CHOCADO COM A FALTA DE EMPATIA DOS FRANCESES
Outra questão que está a chocar o ex-inspetor é a forma como os franceses olharam para este caso que mobilizou Portugal. "Este caso em França, e é bom para nós refletirmos sobre ele, é apenas um caso de justiça. Os media franceses pronunciaram-se muito pouco sobre isto. Portugal enviou repórteres das quatro principais estações e em Colmar e os residentes nem se quiseram pronunciar. As reações que tivemos foram da associação onde os portugueses se reúnem à tarde para jogar. Até ao dia em que as crianças foram para França", lamenta, prognosticando: "É também por isso que, mais de uma semana depois do abandono em Portugal, não apareceu ninguém a dizer que queria ficar com as crianças. Eles vão entrar, muito provavelmente, no circuito normal de adoção".

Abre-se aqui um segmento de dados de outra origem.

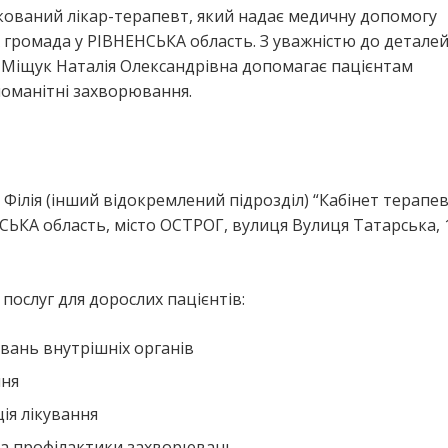
кований лікар-терапевт, який надає медичну допомогу
ромада у РІВНЕНСЬКА область. З уважністю до деталей
-Міщук Наталія Олександрівна допомагає пацієнтам
номанітні захворювання.
ілія (інший відокремлений підрозділ) “Кабінет терапев
ЬКА область, місто ОСТРОГ, вулиця Вулиця Татарська, 
ослуг для дорослих пацієнтів:
вань внутрішніх органів
ння
ія лікування
та профілактики захворювань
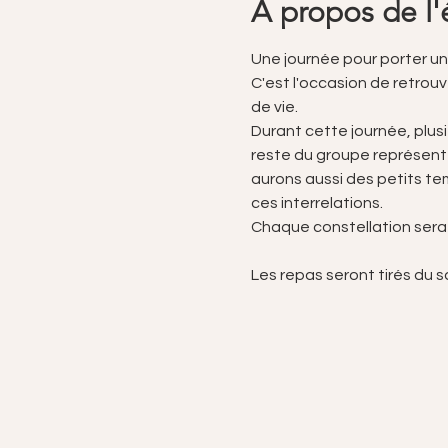
À propos de l
Une journée pour porter un
C'est l'occasion de retrouve
de vie.
Durant cette journée, plusi
reste du groupe représente
aurons aussi des petits t
ces interrelations.
Chaque constellation sera u
Les repas seront tirés du s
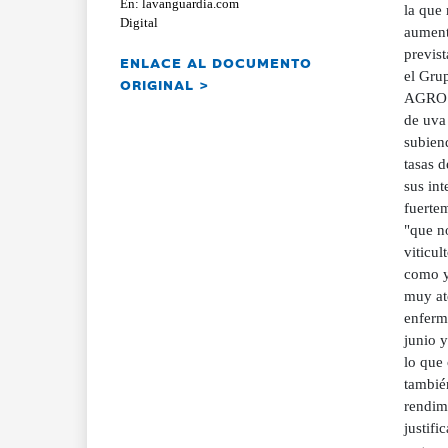
En: lavanguardia.com
la que
Digital
aument
previs
ENLACE AL DOCUMENTO
el Gru
ORIGINAL >
AGROSE
de uva 
subiend
tasas 
sus in
fuertem
"que no
viticul
como y
muy ate
enferme
junio 
lo que 
también
rendim
justifi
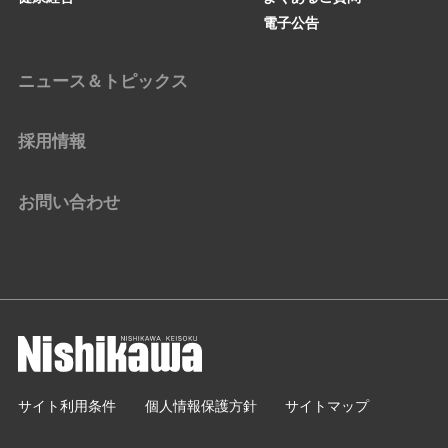
電子公告
ニュース＆トピックス
採用情報
お問い合わせ
サイト利用条件
個人情報保護方針
サイトマップ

"Não deixa de ser curioso que isto em Portugal ainda hoje é notícia e em França praticamente não foi. Agora se a Justiça e a segurança social vão dar ou não dinheiro ao pai, eu confesso que fiquei surpreendido, nem sei se há ou não, um tio, uns avós. Até à data em que saíram de Portugal não tinha aparecido ninguém da família mais direta a dizer que se voluntariava para ficar com os miúdos. Os familiares podiam aparecer e dizer que, enquanto não se decidir a questão jurídica, em vez de os miúdos ficarem num colégio ou numa família de acolhimento, ficavam na casa destes familiares, mas nada disso aconteceu até dia 29 de maio, quando regressaram a França. Há decisões cautelares em que as crianças ficam à guarda de familiares até uma decisão final de um tribunal", reforça Carlos Anjos, rematando em jeito de desabafo: "Se eles entrarem no regime de adoção e ficarem juntos numa família estruturada, com trabalhe e que os eduque, provavelmente o que se passou em Portugal foi a melhor coisa que aconteceu a estes miúdos".